-- Record extracts follows --
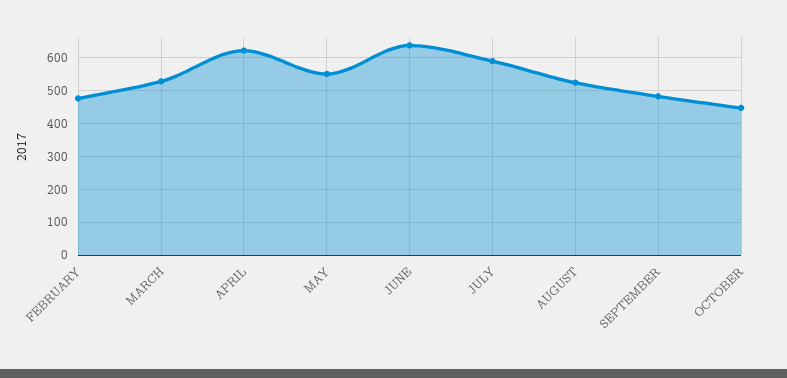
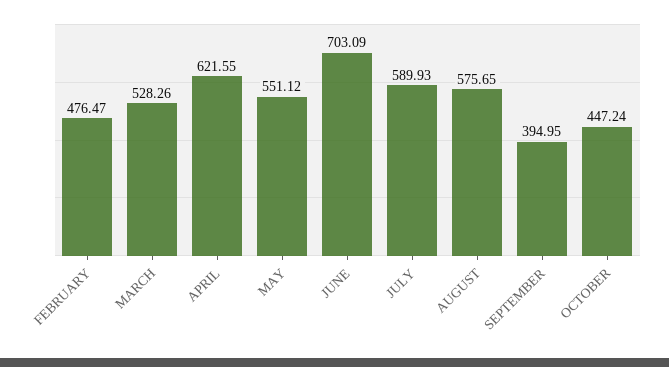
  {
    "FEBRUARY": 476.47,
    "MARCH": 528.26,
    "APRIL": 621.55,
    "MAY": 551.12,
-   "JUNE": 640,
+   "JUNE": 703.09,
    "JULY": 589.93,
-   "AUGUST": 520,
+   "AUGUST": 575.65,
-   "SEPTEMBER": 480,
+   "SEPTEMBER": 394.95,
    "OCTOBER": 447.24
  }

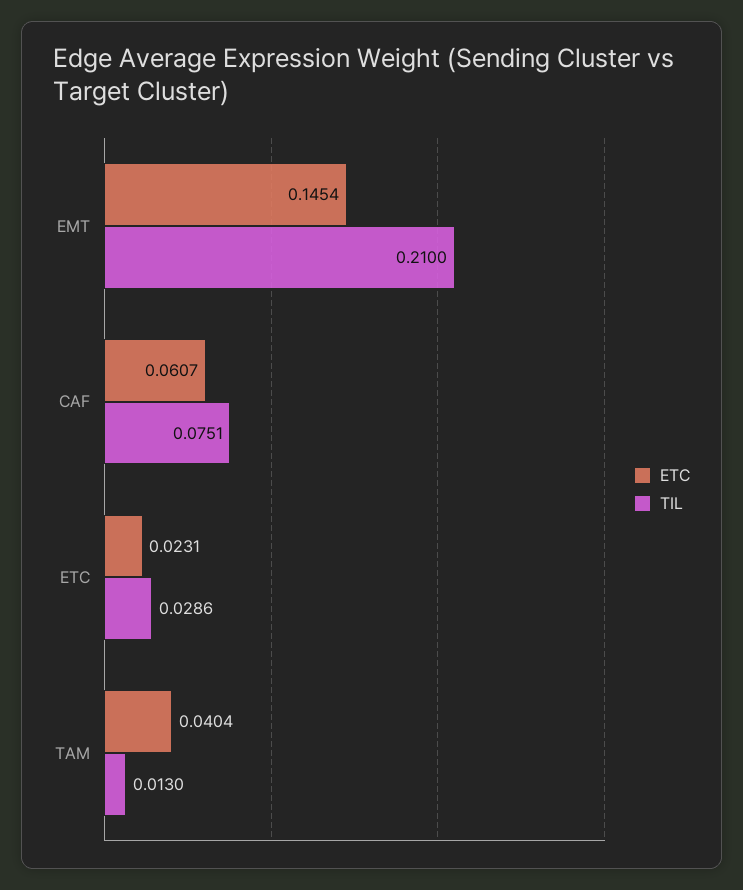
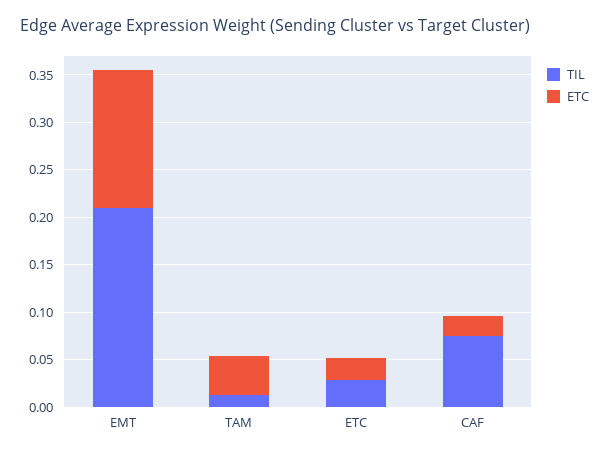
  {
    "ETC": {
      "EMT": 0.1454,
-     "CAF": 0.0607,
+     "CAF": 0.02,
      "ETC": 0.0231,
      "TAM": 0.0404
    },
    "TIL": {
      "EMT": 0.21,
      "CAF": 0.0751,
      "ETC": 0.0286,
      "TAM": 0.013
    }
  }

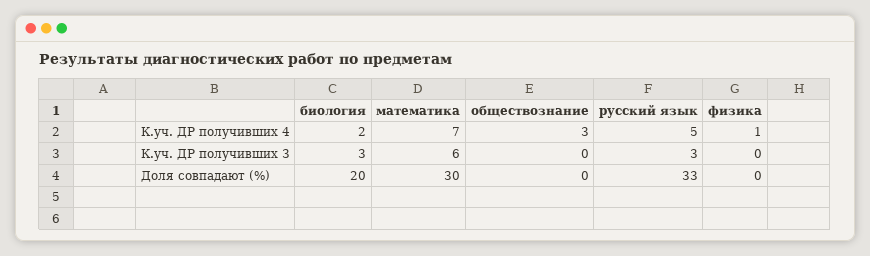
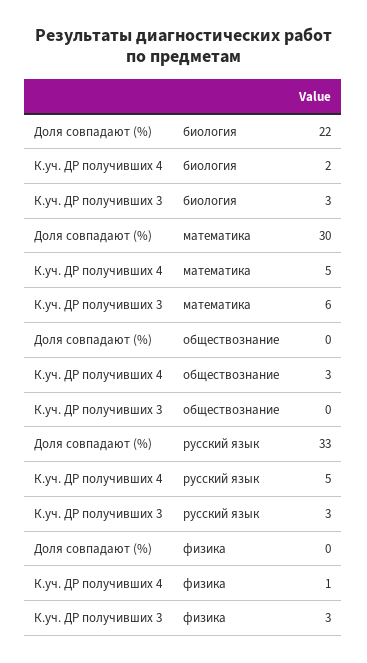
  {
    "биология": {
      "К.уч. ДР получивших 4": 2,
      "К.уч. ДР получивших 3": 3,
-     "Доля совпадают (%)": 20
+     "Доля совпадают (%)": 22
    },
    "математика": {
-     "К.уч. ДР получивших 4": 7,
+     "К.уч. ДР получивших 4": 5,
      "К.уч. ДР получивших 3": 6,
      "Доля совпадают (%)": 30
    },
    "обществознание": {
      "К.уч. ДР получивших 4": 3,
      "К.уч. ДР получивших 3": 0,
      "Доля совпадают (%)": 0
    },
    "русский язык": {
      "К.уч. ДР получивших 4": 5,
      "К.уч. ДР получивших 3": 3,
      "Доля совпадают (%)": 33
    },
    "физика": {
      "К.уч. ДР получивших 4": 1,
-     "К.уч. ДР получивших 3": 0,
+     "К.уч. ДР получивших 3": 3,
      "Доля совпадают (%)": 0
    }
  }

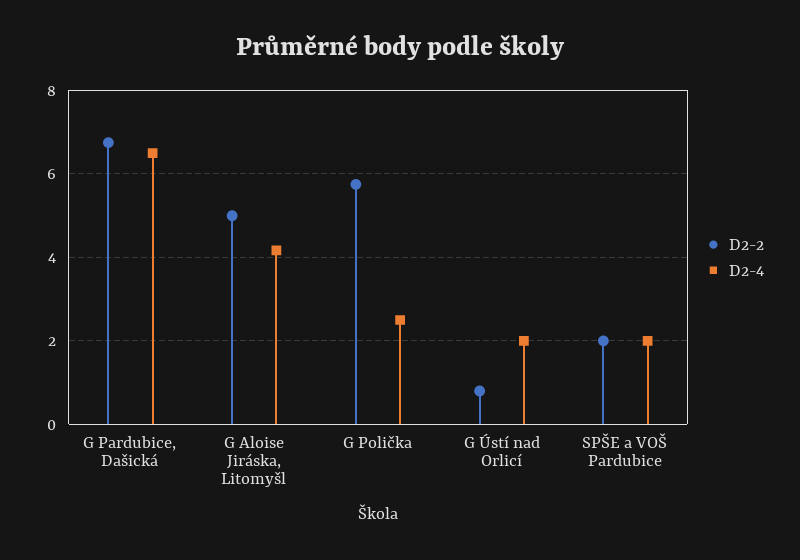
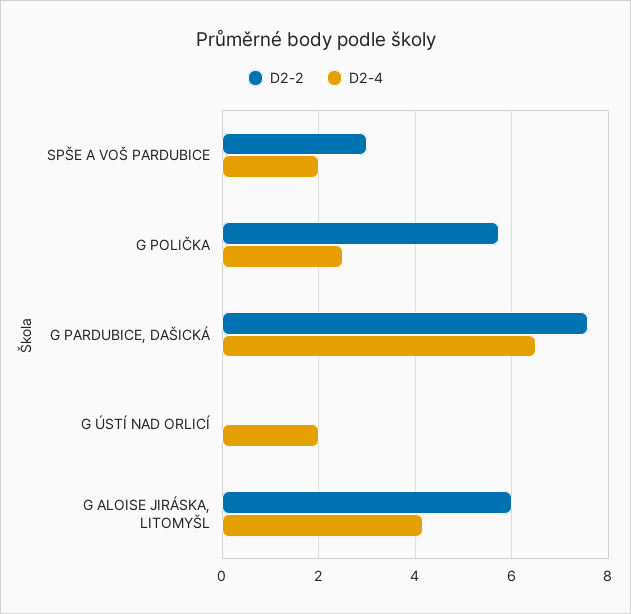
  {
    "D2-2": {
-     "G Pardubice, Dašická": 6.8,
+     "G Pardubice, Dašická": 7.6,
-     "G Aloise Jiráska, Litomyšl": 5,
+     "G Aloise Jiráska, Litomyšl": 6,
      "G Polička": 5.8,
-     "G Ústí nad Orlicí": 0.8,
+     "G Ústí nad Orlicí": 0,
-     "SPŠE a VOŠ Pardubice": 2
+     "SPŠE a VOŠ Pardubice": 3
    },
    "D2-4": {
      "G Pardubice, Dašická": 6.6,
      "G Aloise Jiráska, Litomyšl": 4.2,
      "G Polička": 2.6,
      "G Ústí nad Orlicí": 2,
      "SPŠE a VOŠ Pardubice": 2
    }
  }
-- Record extracts concluded --
_Exercise brief_.
Keeping the pictures out, print the entries above exactly as written.

_Task response_.
  {
    "FEBRUARY": 476.47,
    "MARCH": 528.26,
    "APRIL": 621.55,
    "MAY": 551.12,
-   "JUNE": 640,
+   "JUNE": 703.09,
    "JULY": 589.93,
-   "AUGUST": 520,
+   "AUGUST": 575.65,
-   "SEPTEMBER": 480,
+   "SEPTEMBER": 394.95,
    "OCTOBER": 447.24
  }

  {
    "ETC": {
      "EMT": 0.1454,
-     "CAF": 0.0607,
+     "CAF": 0.02,
      "ETC": 0.0231,
      "TAM": 0.0404
    },
    "TIL": {
      "EMT": 0.21,
      "CAF": 0.0751,
      "ETC": 0.0286,
      "TAM": 0.013
    }
  }

  {
    "биология": {
      "К.уч. ДР получивших 4": 2,
      "К.уч. ДР получивших 3": 3,
-     "Доля совпадают (%)": 20
+     "Доля совпадают (%)": 22
    },
    "математика": {
-     "К.уч. ДР получивших 4": 7,
+     "К.уч. ДР получивших 4": 5,
      "К.уч. ДР получивших 3": 6,
      "Доля совпадают (%)": 30
    },
    "обществознание": {
      "К.уч. ДР получивших 4": 3,
      "К.уч. ДР получивших 3": 0,
      "Доля совпадают (%)": 0
    },
    "русский язык": {
      "К.уч. ДР получивших 4": 5,
      "К.уч. ДР получивших 3": 3,
      "Доля совпадают (%)": 33
    },
    "физика": {
      "К.уч. ДР получивших 4": 1,
-     "К.уч. ДР получивших 3": 0,
+     "К.уч. ДР получивших 3": 3,
      "Доля совпадают (%)": 0
    }
  }

  {
    "D2-2": {
-     "G Pardubice, Dašická": 6.8,
+     "G Pardubice, Dašická": 7.6,
-     "G Aloise Jiráska, Litomyšl": 5,
+     "G Aloise Jiráska, Litomyšl": 6,
      "G Polička": 5.8,
-     "G Ústí nad Orlicí": 0.8,
+     "G Ústí nad Orlicí": 0,
-     "SPŠE a VOŠ Pardubice": 2
+     "SPŠE a VOŠ Pardubice": 3
    },
    "D2-4": {
      "G Pardubice, Dašická": 6.6,
      "G Aloise Jiráska, Litomyšl": 4.2,
      "G Polička": 2.6,
      "G Ústí nad Orlicí": 2,
      "SPŠE a VOŠ Pardubice": 2
    }
  }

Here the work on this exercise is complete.